EXCERPT TO READ:
-.-.-

Rosemarie | 613 comments I have not read anything by Irene Hunt. I will look for her books at the library, thanks for the info about her.

message 8: by Carol (new)

Carol | 133 comments I just finished Josephine Tey's Miss Pym Disposes and I would love to chat with someone about the ending. But not publicly, because I would have to give away the plot to talk about it.

message 9: by E.M. (new)

E.M. Swift-Hook | 75 comments I grew up with a lot of classic British children's authors, such as Enid Blyton, Ursula Moray Williams and Arthur Ransome, with Kipling's The Jungle Book and Just So Stories as well as wonderful books such as A Dog So Small and Jennie. Not to forget The Hobbit.

But the author who probably shaped my love for fantasy and science-fiction above all others was Joan Aiken. Admittedly she had one American and one Canadian parent, but she was born, lived (mostly) and wrote in Sussex, England.

I would also do a shout out for the author who was writing about schools for children with magic ability long before Harry Potter came on the scene - Jill Murphy who wrote (and is probably still writing) the excellent The Worst Witch series.

message 10: by E.M. (new)

E.M. Swift-Hook | 75 comments Oooops - I clean forgot Dodie Smith!

I absolutely loved (and still love) 101 Dalmatians and the just as brilliant but lesser known sequel The Starlight Barking.

message 11: by Rosemarie (new)

Rosemarie | 613 comments Did Dodie Smith write I Capture the Castle? I enjoyed that even though it is more for teen readers.

message 12: by Diane (new)

Diane Rosemarie wrote: "I have not read anything by Irene Hunt. I will look for her books at the library, thanks for the info about her."

Sorry, I did not mean to imply that she was British. But she is a great young adult fiction writer.

message 13: by Rosemarie (new)

Rosemarie | 613 comments I will look for her because I like children's books in general. They are often better written and more thoughtful, or more fun, than some adult fiction.

message 14: by E.M. (new)

E.M. Swift-Hook | 75 comments Rosemarie wrote: "Did Dodie Smith write I Capture the Castle?"

She did indeed - It was her first novel and I believe she wrote it when she was living in the US during WW2 (her hubby was also British and a conscientious objector). I have not yet read it - I must do so. Thanks for flagging it up Rosemarie.

Also I just thought that Watership Down by Richard Adams should be included here - one of the most powerful children's books ever written IMO.

message 15: by Rosemarie (new)

Rosemarie | 613 comments I need to revisit Watership Down. This is by far his best book. The Plague Dogs was very moving, but much sadder in parts.

-.-.-

RECORDS SUPPLIED:
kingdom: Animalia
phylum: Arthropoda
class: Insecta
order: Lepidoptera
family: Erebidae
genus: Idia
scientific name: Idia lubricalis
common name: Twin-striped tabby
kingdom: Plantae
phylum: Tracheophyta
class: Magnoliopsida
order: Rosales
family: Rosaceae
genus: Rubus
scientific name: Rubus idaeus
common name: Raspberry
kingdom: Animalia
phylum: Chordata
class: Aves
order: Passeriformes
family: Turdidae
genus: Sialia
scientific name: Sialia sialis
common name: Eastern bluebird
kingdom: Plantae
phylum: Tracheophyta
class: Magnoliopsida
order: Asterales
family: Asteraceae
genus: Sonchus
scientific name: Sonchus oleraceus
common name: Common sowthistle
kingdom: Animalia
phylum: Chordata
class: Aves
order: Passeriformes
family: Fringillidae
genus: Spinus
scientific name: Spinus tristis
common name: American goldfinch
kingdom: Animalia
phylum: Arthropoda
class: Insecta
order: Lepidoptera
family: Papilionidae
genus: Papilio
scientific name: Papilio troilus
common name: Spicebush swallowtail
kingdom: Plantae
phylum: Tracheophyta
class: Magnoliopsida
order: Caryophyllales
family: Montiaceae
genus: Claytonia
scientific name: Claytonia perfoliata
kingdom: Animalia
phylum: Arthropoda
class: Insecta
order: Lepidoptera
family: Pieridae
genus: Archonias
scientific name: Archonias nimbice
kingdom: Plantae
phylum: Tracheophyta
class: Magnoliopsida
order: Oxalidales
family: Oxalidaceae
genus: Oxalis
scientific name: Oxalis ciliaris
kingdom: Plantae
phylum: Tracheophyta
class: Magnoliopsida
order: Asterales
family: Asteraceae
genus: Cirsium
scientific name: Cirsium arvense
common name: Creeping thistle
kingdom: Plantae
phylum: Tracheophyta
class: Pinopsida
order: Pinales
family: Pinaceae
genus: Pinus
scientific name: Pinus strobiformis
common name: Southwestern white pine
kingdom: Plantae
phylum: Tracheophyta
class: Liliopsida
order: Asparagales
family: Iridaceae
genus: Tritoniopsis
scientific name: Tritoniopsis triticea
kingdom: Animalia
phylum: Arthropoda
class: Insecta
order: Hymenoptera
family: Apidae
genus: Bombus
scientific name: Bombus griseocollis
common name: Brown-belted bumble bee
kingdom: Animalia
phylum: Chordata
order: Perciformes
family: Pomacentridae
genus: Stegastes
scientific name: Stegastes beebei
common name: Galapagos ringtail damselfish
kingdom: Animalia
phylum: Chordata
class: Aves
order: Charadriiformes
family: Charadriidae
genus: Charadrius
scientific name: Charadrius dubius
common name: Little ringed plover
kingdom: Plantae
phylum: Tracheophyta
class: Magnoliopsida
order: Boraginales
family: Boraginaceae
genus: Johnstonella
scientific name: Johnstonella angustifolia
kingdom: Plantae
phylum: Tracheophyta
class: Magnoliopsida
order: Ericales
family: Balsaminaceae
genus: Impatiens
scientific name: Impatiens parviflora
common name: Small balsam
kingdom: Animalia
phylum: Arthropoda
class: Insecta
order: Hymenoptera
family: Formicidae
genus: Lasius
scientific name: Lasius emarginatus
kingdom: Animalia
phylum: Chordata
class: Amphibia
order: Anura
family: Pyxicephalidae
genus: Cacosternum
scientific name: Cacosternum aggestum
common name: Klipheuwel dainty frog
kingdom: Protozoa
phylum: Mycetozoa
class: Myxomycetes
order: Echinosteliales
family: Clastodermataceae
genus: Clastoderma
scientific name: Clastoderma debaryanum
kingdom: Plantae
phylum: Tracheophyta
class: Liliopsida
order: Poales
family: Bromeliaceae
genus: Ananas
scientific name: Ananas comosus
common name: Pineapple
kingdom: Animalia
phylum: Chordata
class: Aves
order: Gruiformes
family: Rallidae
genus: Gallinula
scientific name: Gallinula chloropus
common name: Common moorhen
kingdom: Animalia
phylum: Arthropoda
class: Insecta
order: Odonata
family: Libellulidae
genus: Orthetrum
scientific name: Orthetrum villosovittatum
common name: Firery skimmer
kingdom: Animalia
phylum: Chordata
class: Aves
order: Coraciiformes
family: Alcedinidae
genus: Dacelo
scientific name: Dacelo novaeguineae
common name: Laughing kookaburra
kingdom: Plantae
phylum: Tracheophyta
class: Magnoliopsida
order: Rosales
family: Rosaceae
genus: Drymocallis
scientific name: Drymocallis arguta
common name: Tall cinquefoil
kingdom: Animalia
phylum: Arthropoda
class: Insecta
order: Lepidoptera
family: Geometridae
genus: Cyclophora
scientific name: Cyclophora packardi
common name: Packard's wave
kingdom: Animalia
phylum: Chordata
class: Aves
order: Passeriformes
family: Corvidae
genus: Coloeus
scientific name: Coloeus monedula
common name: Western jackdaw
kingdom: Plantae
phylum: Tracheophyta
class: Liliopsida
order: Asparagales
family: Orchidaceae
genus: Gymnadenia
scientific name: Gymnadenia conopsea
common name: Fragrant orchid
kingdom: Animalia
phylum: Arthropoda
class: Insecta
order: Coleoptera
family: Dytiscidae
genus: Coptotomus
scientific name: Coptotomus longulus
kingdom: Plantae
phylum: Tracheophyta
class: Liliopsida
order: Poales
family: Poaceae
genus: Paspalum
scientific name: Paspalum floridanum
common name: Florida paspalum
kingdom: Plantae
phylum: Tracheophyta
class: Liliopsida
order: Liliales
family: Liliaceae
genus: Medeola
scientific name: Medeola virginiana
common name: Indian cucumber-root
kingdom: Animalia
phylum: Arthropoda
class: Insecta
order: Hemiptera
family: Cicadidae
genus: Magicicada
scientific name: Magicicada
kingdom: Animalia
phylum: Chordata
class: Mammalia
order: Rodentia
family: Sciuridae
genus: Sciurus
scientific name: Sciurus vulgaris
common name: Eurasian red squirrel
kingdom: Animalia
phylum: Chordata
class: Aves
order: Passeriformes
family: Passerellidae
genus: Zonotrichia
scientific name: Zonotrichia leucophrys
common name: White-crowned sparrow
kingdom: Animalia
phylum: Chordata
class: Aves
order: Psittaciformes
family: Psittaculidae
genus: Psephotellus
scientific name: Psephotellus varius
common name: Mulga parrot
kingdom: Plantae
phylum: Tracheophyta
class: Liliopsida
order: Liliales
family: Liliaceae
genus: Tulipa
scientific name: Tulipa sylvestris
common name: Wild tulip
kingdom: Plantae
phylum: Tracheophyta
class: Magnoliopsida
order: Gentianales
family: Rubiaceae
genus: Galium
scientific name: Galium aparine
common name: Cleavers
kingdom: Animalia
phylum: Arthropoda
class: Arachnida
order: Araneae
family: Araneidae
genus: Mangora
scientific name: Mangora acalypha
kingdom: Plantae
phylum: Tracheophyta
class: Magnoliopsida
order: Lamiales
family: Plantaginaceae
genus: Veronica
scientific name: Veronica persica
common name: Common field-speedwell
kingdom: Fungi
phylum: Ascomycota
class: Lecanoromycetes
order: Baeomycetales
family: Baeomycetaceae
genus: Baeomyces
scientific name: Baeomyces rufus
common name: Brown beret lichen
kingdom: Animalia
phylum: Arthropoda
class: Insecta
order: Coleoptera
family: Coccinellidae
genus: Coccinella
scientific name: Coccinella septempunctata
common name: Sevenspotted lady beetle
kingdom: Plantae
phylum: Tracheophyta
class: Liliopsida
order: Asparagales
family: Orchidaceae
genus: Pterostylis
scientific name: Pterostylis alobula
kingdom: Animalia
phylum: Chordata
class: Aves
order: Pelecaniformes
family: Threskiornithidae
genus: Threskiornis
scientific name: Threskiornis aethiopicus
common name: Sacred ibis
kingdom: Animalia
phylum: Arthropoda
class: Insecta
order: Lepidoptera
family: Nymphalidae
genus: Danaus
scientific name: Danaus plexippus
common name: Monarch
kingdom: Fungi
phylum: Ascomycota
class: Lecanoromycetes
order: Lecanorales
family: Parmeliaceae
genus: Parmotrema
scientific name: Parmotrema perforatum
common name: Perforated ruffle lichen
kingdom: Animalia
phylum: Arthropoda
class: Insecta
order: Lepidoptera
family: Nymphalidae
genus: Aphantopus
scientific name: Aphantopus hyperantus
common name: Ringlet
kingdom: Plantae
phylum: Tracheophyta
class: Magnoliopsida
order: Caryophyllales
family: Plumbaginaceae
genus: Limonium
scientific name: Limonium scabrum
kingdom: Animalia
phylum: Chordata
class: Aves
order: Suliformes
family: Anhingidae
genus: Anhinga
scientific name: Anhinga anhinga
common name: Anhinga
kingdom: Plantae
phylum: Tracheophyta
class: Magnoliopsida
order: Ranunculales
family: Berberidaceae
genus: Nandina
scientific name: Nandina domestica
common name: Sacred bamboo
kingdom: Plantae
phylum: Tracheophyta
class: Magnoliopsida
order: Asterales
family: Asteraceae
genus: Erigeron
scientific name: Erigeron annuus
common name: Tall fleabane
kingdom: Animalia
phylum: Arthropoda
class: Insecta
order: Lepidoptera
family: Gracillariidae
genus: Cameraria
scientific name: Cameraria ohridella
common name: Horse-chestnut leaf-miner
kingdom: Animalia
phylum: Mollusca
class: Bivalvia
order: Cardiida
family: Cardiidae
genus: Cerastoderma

-.-.-

QUESTIONS ON THE MATERIAL:
[A] In the thread about children's authors, list every author named in message 9 by E.M. Swift-Hook.
[B] According to the thread about children's authors, which novel was Dodie Smith's first?
[C] Carry on the thread about children's authors with the next message after Rosemarie's remarks on Watership Down and The Plague Dogs.

ANSWERS GIVEN:
[A] Enid Blyton, Ursula Moray Williams, Arthur Ransome, Kipling, Joan Aiken, Jill Murphy

[B] I Capture the Castle

[C]
message 16: by Tracey (new)

Tracey (traceyrb) I too love Children's literature and read at least one a month. As a child I had access to a good library and read my way through series of books and standalones. Ones I remember the most are the books by E Nesbit, Five Children and It Mary Norton The Borrowers The Narnia Chronicles by C S Lewis, the books by Noel Steatfeild, Charlotte's Web Manxmouse Swallows and Amazons series, Mary Poppins series, The Family from One End Street: And Some of Their Adventures The Silver Sword Susannah of the Mounties The Glassblower's Children books by Nina Bawden, Phillipa Pearce, Helen Cresswell, Alfred Duggan, Rosemary Sutcliffe...I could go on and on. I had a wonderful childhood in terms of books.

message 17: by Tracey (new)

Tracey (traceyrb) Oh yes, Charlotte Sometimes The Diddakoi The Green Knowe series by L M Boston, Half Magic and others by Edward Eager, John Diamond and others by Leon Garfield,

message 18: by InkaLill (last edited Jul 28, 2016 02:13AM) (new)

InkaLill | 10 comments I read a book in my childhood about a girl growing up in Australia. The book told about her animals and especially of her wild dog, Dingo. It was very well written, describing the nature and living in Australia. Like the Harry Potter books, it is the very best way to learn to love a country or a people as a youngster. You are on the "inside" of the culture. Stories let you look through the eyes of others.

message 19: by Rosemarie (new)

Rosemarie | 613 comments Have any of you read The Wind on the Moon by Eric Linklater? I read the book as a chapter bedtime story to my daughters when they were much younger ( they're both moms now), and we all enjoyed it. It is an original fantasy story, with a cast of wonderful characters.